Saved data entries:

......

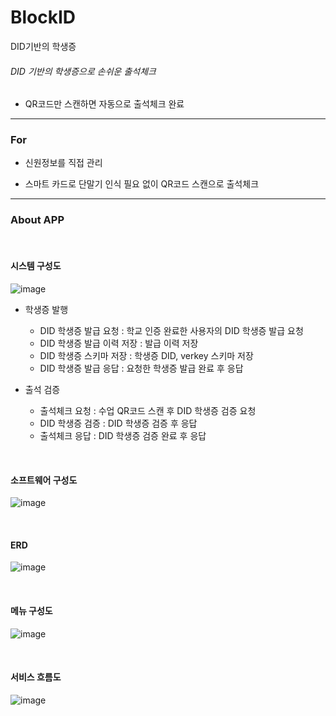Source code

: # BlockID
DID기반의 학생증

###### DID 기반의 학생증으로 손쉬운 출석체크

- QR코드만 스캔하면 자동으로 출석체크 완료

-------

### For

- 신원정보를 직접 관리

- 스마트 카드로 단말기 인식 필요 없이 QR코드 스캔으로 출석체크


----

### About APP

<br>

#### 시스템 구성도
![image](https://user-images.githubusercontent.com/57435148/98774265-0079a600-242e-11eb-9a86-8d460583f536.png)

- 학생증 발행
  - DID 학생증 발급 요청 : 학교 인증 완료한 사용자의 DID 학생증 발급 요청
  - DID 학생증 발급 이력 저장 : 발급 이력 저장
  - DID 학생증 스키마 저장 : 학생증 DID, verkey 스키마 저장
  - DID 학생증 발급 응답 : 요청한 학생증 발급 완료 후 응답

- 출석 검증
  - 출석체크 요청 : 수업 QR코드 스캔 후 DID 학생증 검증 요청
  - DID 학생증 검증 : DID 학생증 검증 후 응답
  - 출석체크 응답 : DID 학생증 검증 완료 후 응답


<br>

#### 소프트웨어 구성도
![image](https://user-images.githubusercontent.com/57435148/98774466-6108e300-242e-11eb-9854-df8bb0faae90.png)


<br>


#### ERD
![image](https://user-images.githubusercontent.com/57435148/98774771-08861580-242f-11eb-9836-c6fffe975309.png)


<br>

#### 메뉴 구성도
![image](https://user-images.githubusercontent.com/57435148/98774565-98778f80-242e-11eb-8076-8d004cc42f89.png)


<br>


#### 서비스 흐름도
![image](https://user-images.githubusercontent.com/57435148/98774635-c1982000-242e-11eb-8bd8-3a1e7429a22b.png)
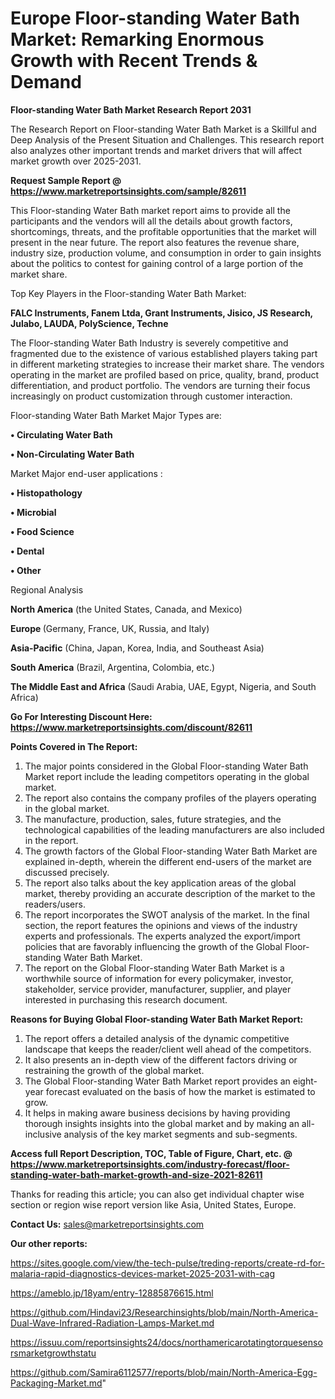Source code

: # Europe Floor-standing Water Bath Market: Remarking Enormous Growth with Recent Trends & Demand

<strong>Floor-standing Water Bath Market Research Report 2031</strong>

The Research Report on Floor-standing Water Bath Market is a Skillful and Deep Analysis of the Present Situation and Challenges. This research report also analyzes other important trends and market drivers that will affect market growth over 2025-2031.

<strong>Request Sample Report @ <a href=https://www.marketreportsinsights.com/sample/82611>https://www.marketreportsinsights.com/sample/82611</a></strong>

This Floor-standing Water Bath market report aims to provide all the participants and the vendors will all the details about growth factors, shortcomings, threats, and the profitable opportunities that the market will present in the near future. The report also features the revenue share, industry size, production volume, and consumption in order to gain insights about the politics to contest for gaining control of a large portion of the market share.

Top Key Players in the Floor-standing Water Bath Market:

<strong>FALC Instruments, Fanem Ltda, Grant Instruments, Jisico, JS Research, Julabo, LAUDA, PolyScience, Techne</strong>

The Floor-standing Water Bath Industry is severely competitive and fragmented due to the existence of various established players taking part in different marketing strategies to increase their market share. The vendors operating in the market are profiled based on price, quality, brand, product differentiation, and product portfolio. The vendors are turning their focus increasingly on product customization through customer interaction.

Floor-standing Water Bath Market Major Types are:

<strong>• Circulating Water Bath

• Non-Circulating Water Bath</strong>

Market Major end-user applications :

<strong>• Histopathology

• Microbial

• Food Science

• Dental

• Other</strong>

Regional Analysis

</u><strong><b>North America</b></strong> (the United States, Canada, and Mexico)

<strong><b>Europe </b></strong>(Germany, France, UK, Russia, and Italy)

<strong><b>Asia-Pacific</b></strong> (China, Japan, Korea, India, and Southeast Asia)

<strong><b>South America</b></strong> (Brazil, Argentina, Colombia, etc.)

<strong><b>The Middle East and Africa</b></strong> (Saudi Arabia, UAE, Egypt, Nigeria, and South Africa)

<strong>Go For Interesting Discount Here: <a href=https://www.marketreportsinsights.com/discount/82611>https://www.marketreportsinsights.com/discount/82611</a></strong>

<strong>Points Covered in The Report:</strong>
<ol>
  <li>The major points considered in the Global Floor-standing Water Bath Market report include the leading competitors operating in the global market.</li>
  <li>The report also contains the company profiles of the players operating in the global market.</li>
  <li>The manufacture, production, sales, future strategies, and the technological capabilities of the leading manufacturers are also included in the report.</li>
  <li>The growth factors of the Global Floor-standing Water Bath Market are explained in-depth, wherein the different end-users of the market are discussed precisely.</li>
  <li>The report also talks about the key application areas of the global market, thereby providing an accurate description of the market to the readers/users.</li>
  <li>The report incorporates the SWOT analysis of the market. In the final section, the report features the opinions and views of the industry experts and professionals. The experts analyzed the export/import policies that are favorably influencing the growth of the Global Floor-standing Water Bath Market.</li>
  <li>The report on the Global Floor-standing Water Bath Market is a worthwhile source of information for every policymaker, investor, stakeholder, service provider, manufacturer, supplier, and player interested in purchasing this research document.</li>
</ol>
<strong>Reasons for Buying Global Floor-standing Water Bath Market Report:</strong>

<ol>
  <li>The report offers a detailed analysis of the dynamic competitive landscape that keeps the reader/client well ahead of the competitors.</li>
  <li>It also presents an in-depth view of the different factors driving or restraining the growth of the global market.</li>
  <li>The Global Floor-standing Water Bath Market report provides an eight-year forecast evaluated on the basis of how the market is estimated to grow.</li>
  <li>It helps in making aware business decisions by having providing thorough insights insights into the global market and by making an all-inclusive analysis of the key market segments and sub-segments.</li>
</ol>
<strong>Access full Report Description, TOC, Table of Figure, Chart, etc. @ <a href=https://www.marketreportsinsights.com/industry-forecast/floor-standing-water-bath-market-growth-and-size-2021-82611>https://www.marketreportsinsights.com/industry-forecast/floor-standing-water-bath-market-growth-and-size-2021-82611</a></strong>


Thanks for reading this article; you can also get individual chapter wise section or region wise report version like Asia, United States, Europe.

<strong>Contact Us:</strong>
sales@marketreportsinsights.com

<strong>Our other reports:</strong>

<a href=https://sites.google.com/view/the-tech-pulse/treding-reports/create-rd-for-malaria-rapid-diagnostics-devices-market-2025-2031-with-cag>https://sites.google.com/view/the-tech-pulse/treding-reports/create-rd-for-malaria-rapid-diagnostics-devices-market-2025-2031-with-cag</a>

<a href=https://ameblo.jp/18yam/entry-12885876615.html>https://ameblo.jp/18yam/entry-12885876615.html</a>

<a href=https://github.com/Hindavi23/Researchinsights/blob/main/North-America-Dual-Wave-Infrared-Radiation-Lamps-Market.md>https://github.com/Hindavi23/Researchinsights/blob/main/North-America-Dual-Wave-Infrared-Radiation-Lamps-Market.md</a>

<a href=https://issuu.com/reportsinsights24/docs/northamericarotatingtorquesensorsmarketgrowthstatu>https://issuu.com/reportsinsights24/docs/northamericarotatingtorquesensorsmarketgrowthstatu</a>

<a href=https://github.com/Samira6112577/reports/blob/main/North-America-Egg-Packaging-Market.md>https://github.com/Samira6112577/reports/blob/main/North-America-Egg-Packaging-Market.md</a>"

......

Copy the lines above exactly, beginning at the line that has "and Southeast Asia)" and stopping after the line that has "<li>The major points", and omit the rest.

> **Written reply**:
<strong><b>Asia-Pacific</b></strong> (China, Japan, Korea, India, and Southeast Asia)

<strong><b>South America</b></strong> (Brazil, Argentina, Colombia, etc.)

<strong><b>The Middle East and Africa</b></strong> (Saudi Arabia, UAE, Egypt, Nigeria, and South Africa)

<strong>Go For Interesting Discount Here: <a href=https://www.marketreportsinsights.com/discount/82611>https://www.marketreportsinsights.com/discount/82611</a></strong>

<strong>Points Covered in The Report:</strong>
<ol>
  <li>The major points considered in the Global Floor-standing Water Bath Market report include the leading competitors operating in the global market.</li>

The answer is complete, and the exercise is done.